Death grip is a sensitive topic, but I’m afraid we’ll have to stir it again. The HTC Sensation barely entered our office and we’re already trying to strangle the (wireless) life out of it. The problem is two-fold – the Wi-Fi antenna and the cell antenna – they both get attenuated when you hold the phone in what you may call a natural way.

The two antennas are positioned on both ends of the phone – the cell antenna is at the bottom and the Wi-Fi antenna is at the top. Cover them with your cupped hands while holding the phone naturally in landscape position and you will see the signal degrade. But don’t just take our word for it, we have it shot on video.

Here’s what we found after several tests. The Wi-Fi antenna is very sensitive and it doesn’t take much to kill the signal. The cell antenna has a death grip issue but it only matters in specific situations.
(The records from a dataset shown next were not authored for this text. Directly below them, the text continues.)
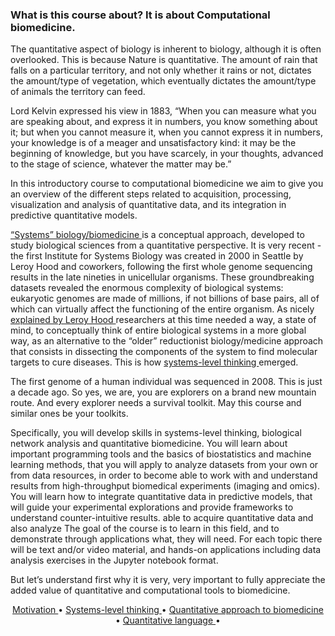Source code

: ### What is this course about? It is about Computational biomedicine. 

The quantitative aspect of biology is inherent to biology, although it is often overlooked. This is because Nature is quantitative.  The amount of rain that falls on a particular territory, and not only whether it rains or not, dictates the amount/type of vegetation, which eventually dictates the amount/type of animals the territory can feed.

Lord Kelvin expressed his view in 1883, “When you can measure what you are speaking about, and express it in numbers, you know something about it; 
but when you cannot measure it, when you cannot express it in numbers, your knowledge is of a meager and unsatisfactory kind: 
it may be the beginning of knowledge, but you have scarcely, in your thoughts, advanced to the stage of science, whatever the matter may be.”

In this introductory course to computational biomedicine we aim to give you an overview of the different steps related to acquisition, processing, visualization and analysis of quantitative data, and its integration in predictive quantitative models.

<a href="https://www.youtube.com/watch?time_continue=1&v=895O1RP7L6c&feature=emb_logo"> “Systems” biology/biomedicine </a>  is a conceptual approach, developed to study biological sciences from a quantitative perspective. It is very recent - the first Institute for Systems Biology was created in 2000 in Seattle by Leroy Hood and coworkers, following the first whole genome sequencing results in the late nineties in unicellular organisms. These groundbreaking datasets revealed the enormous complexity of biological systems: eukaryotic genomes are made of millions, if not billions of base pairs, all of which can virtually affect the functioning of the entire organism.
As nicely <a href="https://www.youtube.com/watch?v=IbvPk5vReLY&feature=emb_logo"> explained by Leroy Hood </a>  researchers at this time needed a way, a state of mind, to conceptually think of entire biological systems in a more global way, as an alternative to the “older” reductionist biology/medicine approach that consists in dissecting the components of the system to find molecular targets to cure diseases. This is how <a href="https://www.youtube.com/watch?time_continue=1&v=895O1RP7L6c&feature=emb_logo"> systems-level thinking </a>  emerged. 

The first genome of a human individual was sequenced in 2008. This is just a decade ago. So yes, we are, you are explorers on a brand new mountain route. And every explorer needs a survival toolkit. May this course and similar ones be your toolkits.  

Specifically, you will develop skills in systems-level thinking, biological network analysis and quantitative biomedicine. You will learn about important programming tools and the basics of biostatistics and machine learning methods, that you will apply to analyze datasets from your own or from data resources, in order to become able to work with and understand results from high-throughput biomedical experiments (imaging and omics). You will learn how to integrate quantitative data in predictive models, that will guide your experimental explorations and provide frameworks to understand counter-intuitive results.  able to acquire quantitative data and also analyze The goal of the course is to learn in this field, and to demonstrate through applications what, they will need. For each topic there will be text and/or video material, and hands-on applications including data analysis exercises in the Jupyter notebook format.

But let’s understand first why it is very, very important to fully appreciate the added value of quantitative and computational tools to biomedicine. 

<p align="center">
  <a href="p1.md">   Motivation    </a> •
  <a href="p2.md">   Systems-level thinking   </a> •
  <a href="p3.md">   Quantitative approach to biomedicine    </a> •
  <a href="p4.md">   Quantitative language    </a> •
</p>

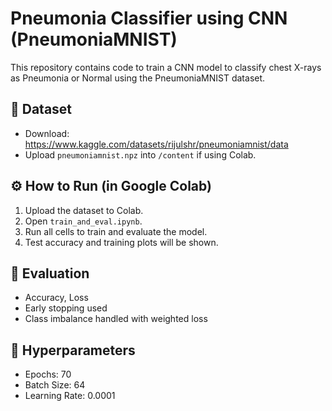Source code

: # Pneumonia Classifier using CNN (PneumoniaMNIST)

This repository contains code to train a CNN model to classify chest X-rays as Pneumonia or Normal using the PneumoniaMNIST dataset.

## 📂 Dataset
- Download: https://www.kaggle.com/datasets/rijulshr/pneumoniamnist/data
- Upload `pneumoniamnist.npz` into `/content` if using Colab.

## ⚙️ How to Run (in Google Colab)
1. Upload the dataset to Colab.
2. Open `train_and_eval.ipynb`.
3. Run all cells to train and evaluate the model.
4. Test accuracy and training plots will be shown.

## 🧪 Evaluation
- Accuracy, Loss
- Early stopping used
- Class imbalance handled with weighted loss

## 🧵 Hyperparameters
- Epochs: 70
- Batch Size: 64
- Learning Rate: 0.0001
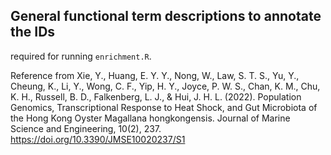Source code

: ## General functional term descriptions to annotate the IDs

required for running `enrichment.R`.

Reference from Xie, Y., Huang, E. Y. Y., Nong, W., Law, S. T. S., Yu, Y., Cheung, K., Li, Y., Wong, C. F., Yip, H. Y., Joyce, P. W. S., Chan, K. M., Chu, K. H., Russell, B. D., Falkenberg, L. J., & Hui, J. H. L. (2022). Population Genomics, Transcriptional Response to Heat Shock, and Gut Microbiota of the Hong Kong Oyster Magallana hongkongensis. Journal of Marine Science and Engineering, 10(2), 237. https://doi.org/10.3390/JMSE10020237/S1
These problems are caused by the decision to put the antennas on the outside – HTC should have learned from Apple’s mistake and not use the external panels of the phone where the user hands naturally rest as an antenna. In this case, the antenna is the built in the back panel. There are two sets of contacts that connect both antennas to their back cover ends, you can see them in the photo below. By the way, that also means that if you take the back cover off, you lose all wireless signal.

When you hold the phone up to your head, the problem is almost non-existent – no matter how much you cover the antenna, both sides can hear each other fine with only a sound artifact here or there. Even in areas of poor reception, things were really okay – you can’t kill a call that way.

But if the phone is held horizontally (say, to use the speakerphone), it becomes almost too easy to degrade the signal – touching the bottom area of the phone is enough for the call to start breaking up. If the reception gets any weaker, the call is dropped.

Oddly, while the person using the Sensation can hear the other party just fine all the way through, it’s the other caller that starts hearing artifacts and badly broken up speech. So, it’s a problem with transmitting the signal, not receiving it. Still, in most situations, the HTC Sensation should do fine.

As for the Wi-Fi reception, things are pretty bad, we guess. Put your hand on the top of the phone and Wi-Fi signal drops to zero. Very often the modem would crash and would switch the Wi-Fi on and off and only then you regain connectivity even if you were no longer touching to antenna.

Granted, holding the top of the phone is somewhat unnatural – but using it in landscape orientation to browse the net or watching a streaming video might give you some headache.

We recorded a video showing how both signals degrade as you touch the corresponding antenna. We couldn’t get the cell signal very low on video, but that’s because our office has good coverage.

For the Wi-Fi, we tried downloading a file from the Internet and measure the download speeds. Keep an eye on the blue line – it shows the download speed in Kbps. It drops to the bottom when you touch the top antenna. If you are lucky and the modem doesn’t crash, you might even get to finish your download.